Extracted data
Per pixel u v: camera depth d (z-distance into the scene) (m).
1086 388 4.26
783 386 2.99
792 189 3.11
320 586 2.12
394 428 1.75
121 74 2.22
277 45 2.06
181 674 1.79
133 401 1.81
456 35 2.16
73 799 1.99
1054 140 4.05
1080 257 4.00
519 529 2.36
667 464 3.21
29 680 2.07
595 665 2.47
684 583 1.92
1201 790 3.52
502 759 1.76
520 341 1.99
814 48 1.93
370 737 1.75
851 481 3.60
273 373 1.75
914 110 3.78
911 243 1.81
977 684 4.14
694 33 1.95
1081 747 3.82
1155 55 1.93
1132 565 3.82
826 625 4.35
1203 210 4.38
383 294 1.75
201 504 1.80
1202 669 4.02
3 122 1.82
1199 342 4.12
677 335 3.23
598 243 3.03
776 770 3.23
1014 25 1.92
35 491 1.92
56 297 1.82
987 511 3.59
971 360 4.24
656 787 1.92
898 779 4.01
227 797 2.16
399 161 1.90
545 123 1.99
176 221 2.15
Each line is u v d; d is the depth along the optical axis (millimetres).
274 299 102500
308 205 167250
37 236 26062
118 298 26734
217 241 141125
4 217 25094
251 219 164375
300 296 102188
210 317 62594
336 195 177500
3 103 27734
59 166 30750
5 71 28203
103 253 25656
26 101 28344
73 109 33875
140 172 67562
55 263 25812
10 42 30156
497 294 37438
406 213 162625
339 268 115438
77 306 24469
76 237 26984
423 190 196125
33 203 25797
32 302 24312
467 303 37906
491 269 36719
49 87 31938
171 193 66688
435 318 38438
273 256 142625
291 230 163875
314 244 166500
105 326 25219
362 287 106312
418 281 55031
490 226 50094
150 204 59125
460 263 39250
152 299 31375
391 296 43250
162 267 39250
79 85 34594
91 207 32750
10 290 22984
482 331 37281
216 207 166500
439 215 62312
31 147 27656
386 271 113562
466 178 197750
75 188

Directions for this task
Each line above is to be repeated exactly.

Output for this exercise
Per pixel u v: camera depth d (z-distance into the scene) (m).
1086 388 4.26
783 386 2.99
792 189 3.11
320 586 2.12
394 428 1.75
121 74 2.22
277 45 2.06
181 674 1.79
133 401 1.81
456 35 2.16
73 799 1.99
1054 140 4.05
1080 257 4.00
519 529 2.36
667 464 3.21
29 680 2.07
595 665 2.47
684 583 1.92
1201 790 3.52
502 759 1.76
520 341 1.99
814 48 1.93
370 737 1.75
851 481 3.60
273 373 1.75
914 110 3.78
911 243 1.81
977 684 4.14
694 33 1.95
1081 747 3.82
1155 55 1.93
1132 565 3.82
826 625 4.35
1203 210 4.38
383 294 1.75
201 504 1.80
1202 669 4.02
3 122 1.82
1199 342 4.12
677 335 3.23
598 243 3.03
776 770 3.23
1014 25 1.92
35 491 1.92
56 297 1.82
987 511 3.59
971 360 4.24
656 787 1.92
898 779 4.01
227 797 2.16
399 161 1.90
545 123 1.99
176 221 2.15
Each line is u v d; d is the depth along the optical axis (millimetres).
274 299 102500
308 205 167250
37 236 26062
118 298 26734
217 241 141125
4 217 25094
251 219 164375
300 296 102188
210 317 62594
336 195 177500
3 103 27734
59 166 30750
5 71 28203
103 253 25656
26 101 28344
73 109 33875
140 172 67562
55 263 25812
10 42 30156
497 294 37438
406 213 162625
339 268 115438
77 306 24469
76 237 26984
423 190 196125
33 203 25797
32 302 24312
467 303 37906
491 269 36719
49 87 31938
171 193 66688
435 318 38438
273 256 142625
291 230 163875
314 244 166500
105 326 25219
362 287 106312
418 281 55031
490 226 50094
150 204 59125
460 263 39250
152 299 31375
391 296 43250
162 267 39250
79 85 34594
91 207 32750
10 290 22984
482 331 37281
216 207 166500
439 215 62312
31 147 27656
386 271 113562
466 178 197750
75 188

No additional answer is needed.